Overview

In any mission critical communications system it is imperative to have built  in-redundancy. VCOM supports this function with a Failover capability. 

Failover by definition is the ability to automatically switch over from a  primary working server to a secondary backup server should there be any catastrophic failure in operation of the primary server or its associated network.


Implementation


In the primary server, the IP address of the secondary server is configured.  When the primary server starts, a connection to the secondary server is immediately established. Through this connection the primary server shares its licensing information to the secondary server so that individual licensing for the secondary server is not required. Additionally, the primary server conveys any operational changes to the system configuration to secondary  server in real time so that the system configurations remain synchronized. This connection will remain active as long as both servers are running. If this connection is lost, the secondary server will immediately assume it is an active server allowing VCOM clients to connect. However in some cases even if the connection is not lost, the complexities of some network failures may still warrant the secondary server becoming the active server.


When any VCOM client logs into the primary server, the secondary server IP  address is automatically provided to it. In the event that communications with the primary server is lost, the client will automatically attempt to connect to the secondary server. If the secondary server is available and active, the VCOM client will log into the secondary server. Once the secondary server becomes the active server, switching back to the primary server generally will require a manual authorization as the condition that caused the failover would need to be properly evaluated to ensure there is no possibility for re-occurrence of that event which would unnecessarily disrupt active communications. The manual switchover can be controlled through the System Administration application.


Failover Criteria


In normal operations, the primary server is always the active server. In  general as long as the communications link between the primary and secondary server is connected, the primary server will remain as the active server. When a server is not the active server, logins will not be allowed. There are many different scenarios that can result in a failover event. The most common are as follows:


Communication link between primary and secondary servers lost due to primary  server failure. 

In this simplest scenario, the secondary server would recognize the  loss of the primary server and immediately become the active server. 

All clients would also recognize the loss of the primary server and  would immediately reconnect to the secondary server. 


  • Communication link between primary and secondary servers lost due to failure of network infrastructure. In this scenario, the secondary server would recognize the loss of the primary server and immediately become the active server. Since the primary server is still running, it too would also still consider itself to be the active server. However, if the network failure also resulted in the simultaneous loss of the majority of connected VCOM clients the primary server will deactivate itself forcing all remaining clients to connect to the secondary server. 
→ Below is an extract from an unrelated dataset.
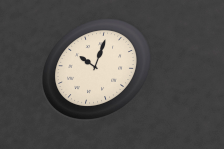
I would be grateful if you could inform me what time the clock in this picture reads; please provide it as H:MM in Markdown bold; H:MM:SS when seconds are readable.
**10:01**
  • Communication link between primary and secondary servers is not lost but partial failure of network infrastructure. In this scenario, the partial network failure may result in the loss of a large portion of the VCOM clients. In this case the primary server will inform the secondary server to activtate allowing connections to be made. If the secondary server reports the client connection were established the primary server will deactivate itself forcing all remaining clients to connect to the secondary server.


Summary

The VCOM Failover support is an integral part of any mission critical  communications solution. While its operation will never be visible to the end user, it availability in the case of an unforeseen catastrophic primary server failure will quickly restore communications capability.